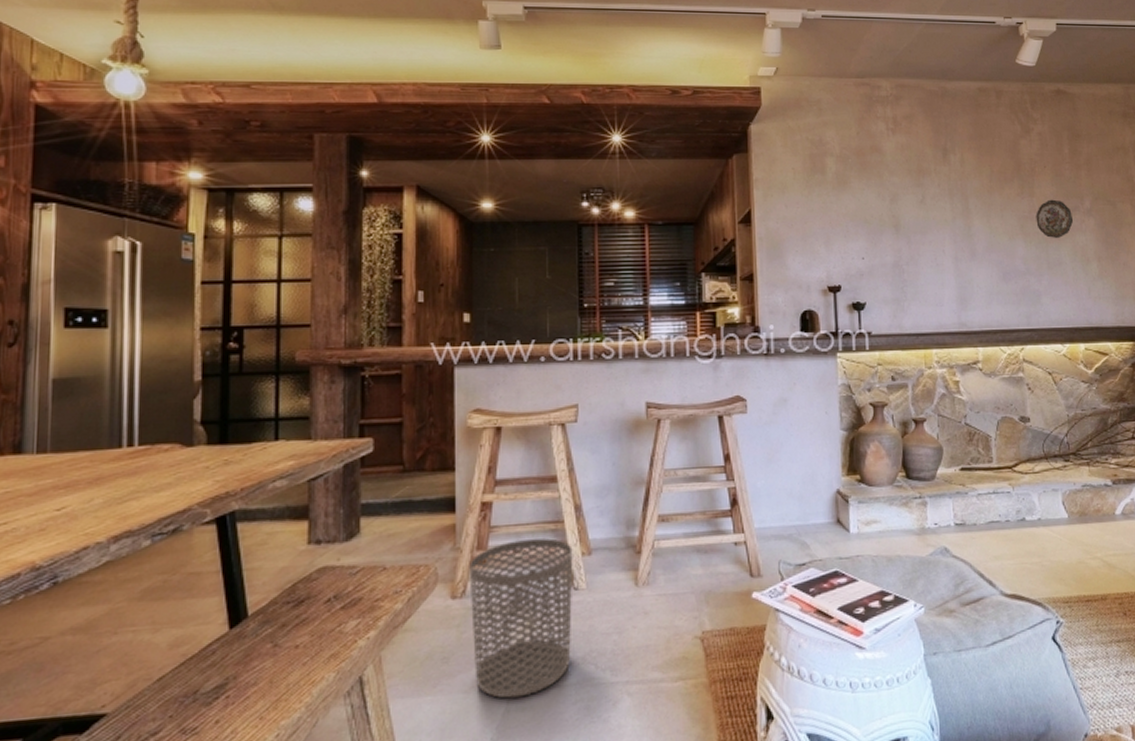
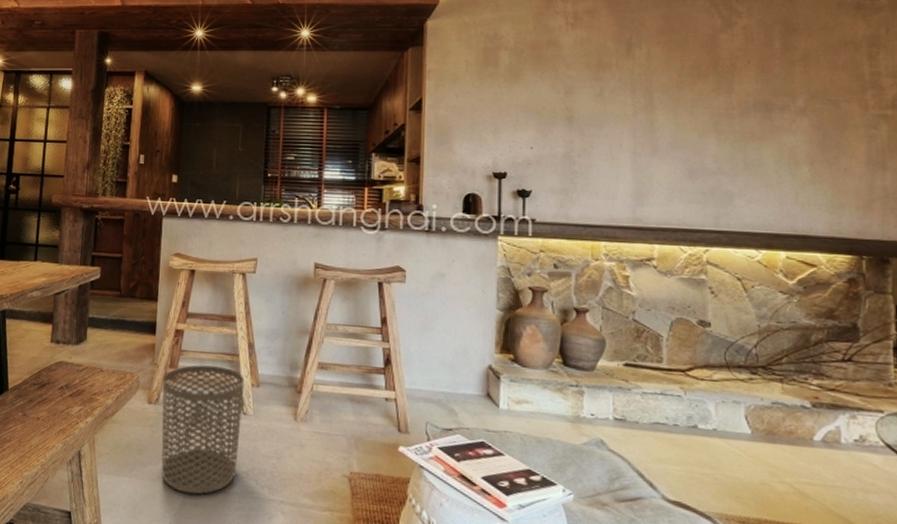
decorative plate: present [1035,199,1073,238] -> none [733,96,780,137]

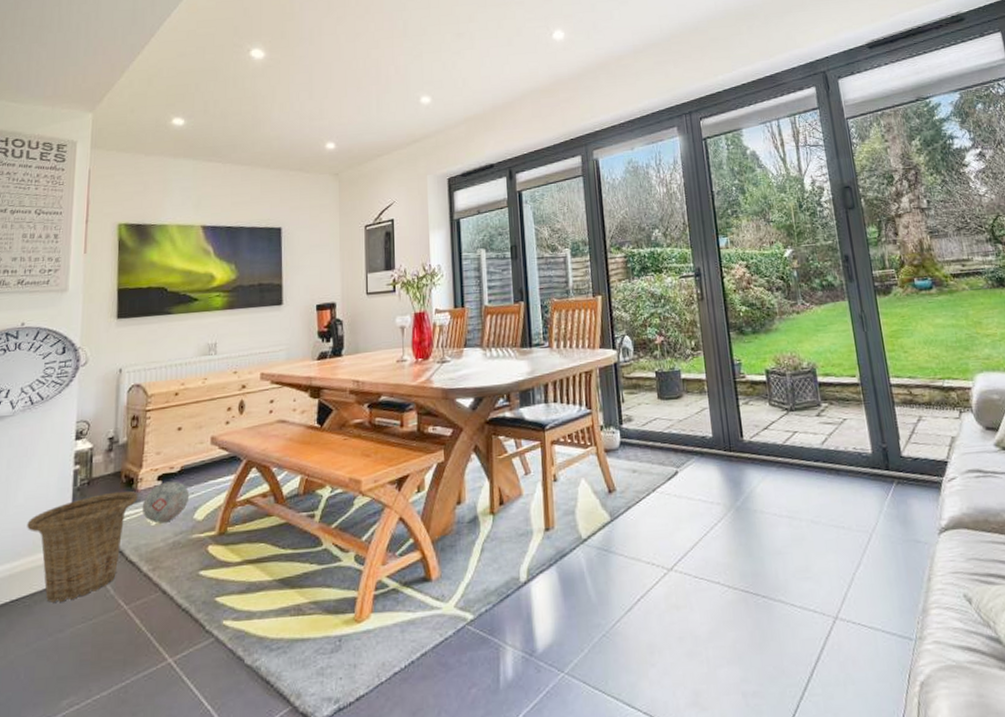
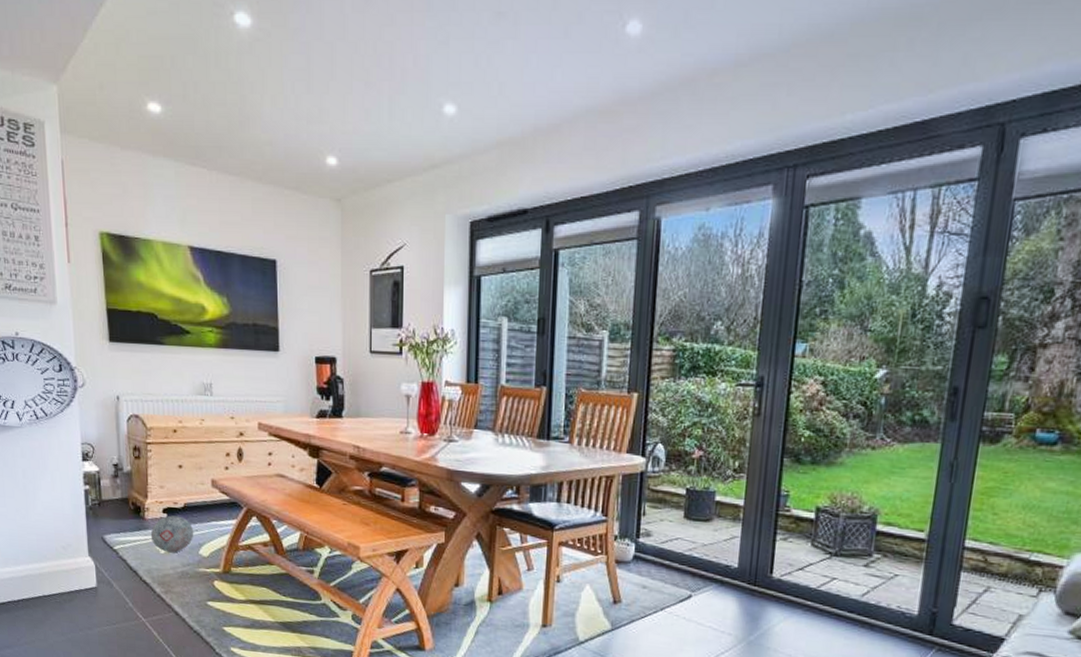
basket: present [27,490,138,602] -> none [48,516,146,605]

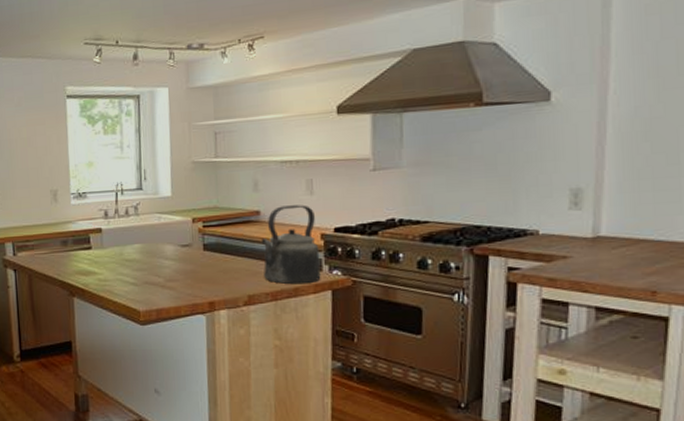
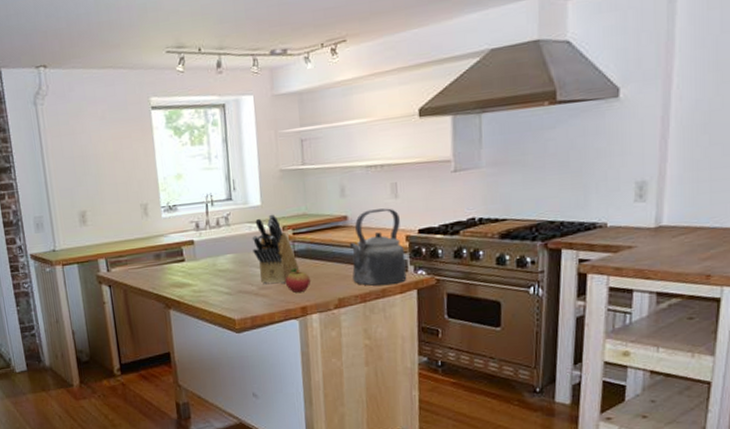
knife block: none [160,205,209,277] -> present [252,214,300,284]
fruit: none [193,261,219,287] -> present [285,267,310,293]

☆ ☆ ☆ ☆ ☆ ☆ ☆

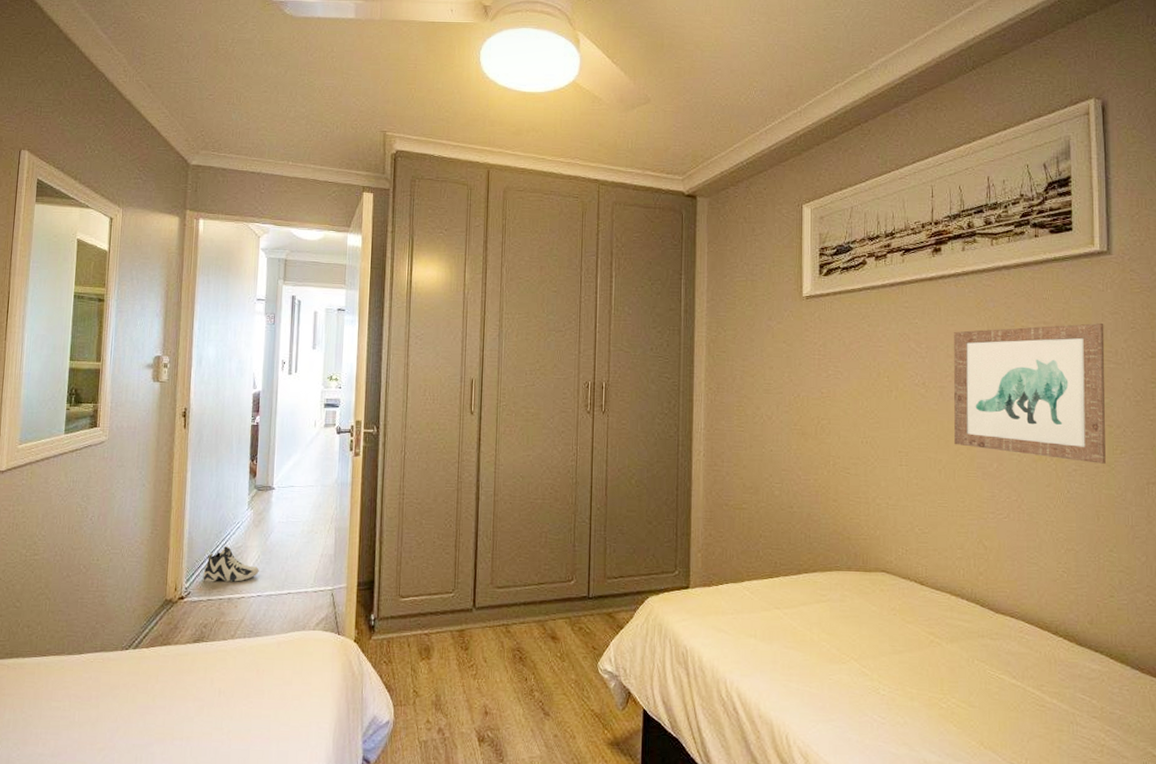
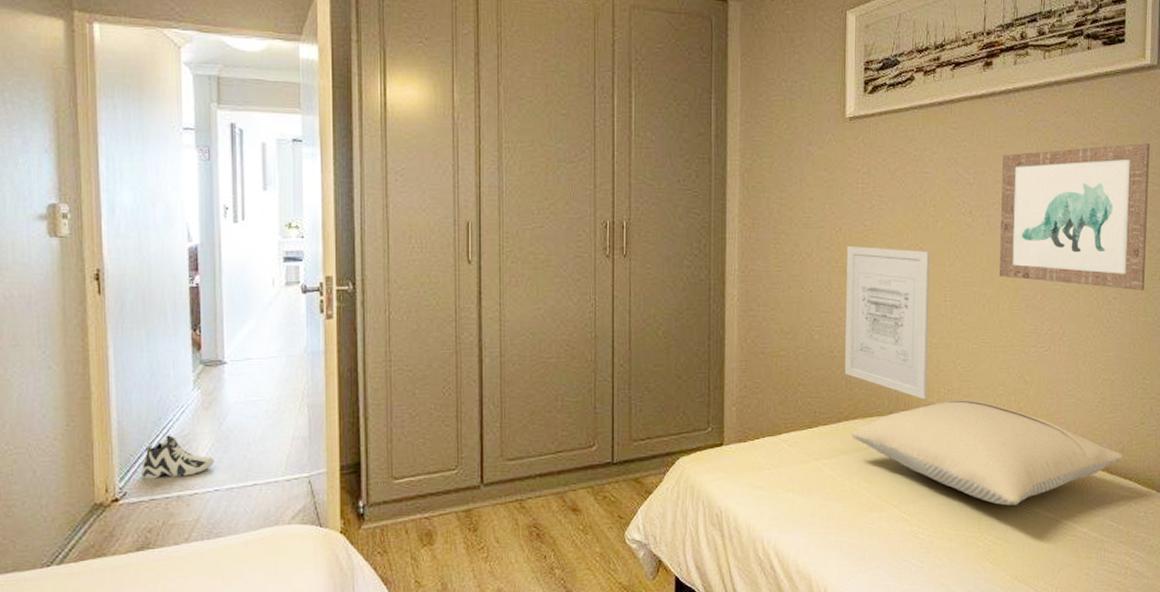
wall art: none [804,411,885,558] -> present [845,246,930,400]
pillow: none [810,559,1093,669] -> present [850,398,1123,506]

☆ ☆ ☆ ☆ ☆ ☆ ☆

[Exercise aim]
Reproduce exactly the lines above that run from the one with "decorative plate: present" to the one with "fruit: none [193,261,219,287]", both included, leaving pictures out.

[Solution for this task]
decorative plate: present [1035,199,1073,238] -> none [733,96,780,137]

basket: present [27,490,138,602] -> none [48,516,146,605]

knife block: none [160,205,209,277] -> present [252,214,300,284]
fruit: none [193,261,219,287] -> present [285,267,310,293]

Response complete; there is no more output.